In those days of a half century ago the rodeo was a city and areawide celebration. Everyone in town was encouraged to “go Western” and if you didn’t and were spotted on the streets, you were packed into a rolling Black Marina stage by members of the Reno’s Junior Chamber of Commerce. You stayed there until you paid a fine that was immediately shipped to the rodeo coffers.
Newspaperwise the rodeo was a big event and the Sunday Nevada State Journal published a special rodeo section under the direction of editor Ty Cobb. For a half dozen years I had the good fortune to assemble the sections along with Cobb.
Currently the rodeo grounds are the subject of ongoing improvements with the old, splintery grandstands being converted to long-lasting metal installations. Rodeo volunteers and directors give unselfishly of their time and their devotion pays off when you attend one of the jam-packed night performances.
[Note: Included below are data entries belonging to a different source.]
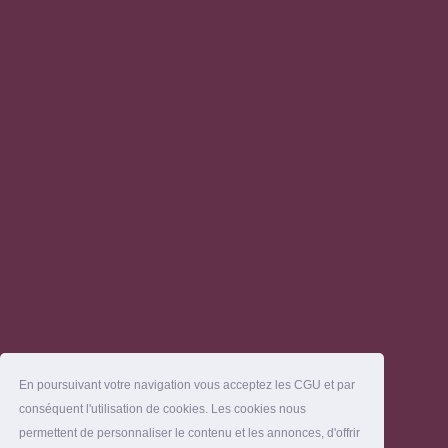
En poursuivant votre navigation vous acceptez les CGU et par
conséquent l'utilisation de cookies. Les cookies nous
permettent de personnaliser le contenu et les annonces, d'offrir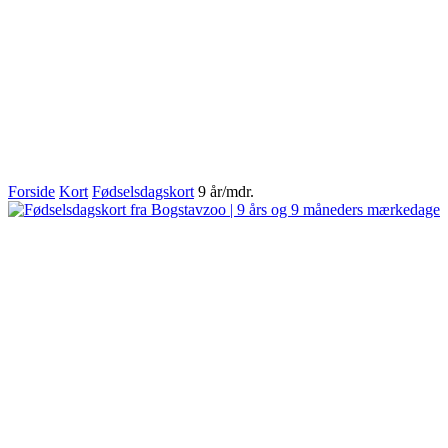
Forside
Kort
Fødselsdagskort
9 år/mdr.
Prior to opening day some 300 head of cattle are driven from the north plains above Reno by a host of city slickers and rodeo committeemen. The annual parade through downtown Reno still draws the biggest crowds to Virginia Street for the year.
As a tribute to the individuals most responsible for the longevity of the rodeo there is a picture gallery starting on page 38 of this year’s program. Longtime residents will recall most of this impressive honor roll that includes; Charles Mapes Sr., Ray Sadlier, Ray Peterson, Howard Doyle, George Southworth, Harry Frost, Charles Mapes Jr., George Solari, Harry Drackert, Ben Zimmerman, Jack Horgan, Robert Peterson, Jim Halley, Ernie Martinelli, Frank Groves, Don Azevedo, Frank Knaflc, Bill Elwell, Jack Walther, Jack T. Walther, Jack Utter, Paul Richards, Clint Wells, Vince Swinney, Lee McKenzie, Tim Grinsell, Chuck Ewoldt, Bob Beach, Bob Britton, Bob Lyle, Jon Key, Dan Warren, David Cox, Joe Martin, John Solari, Bill Price, Mike Mentaberry, Steve Walther, Frank Cassas, Bob Martini, Steve Hunter, Garry Jackson, Tom Cates, Wayne Lund, Jerry David, Kevin McKnee, Mark Elston, Ray Callahan, Jim Carpenter and Gordie Cowan.
It was a privilage to have worked with a number of them. In their memory remember to “Cowboy Up!” for the next week.
Harry Spencer is a Reno freelance writer.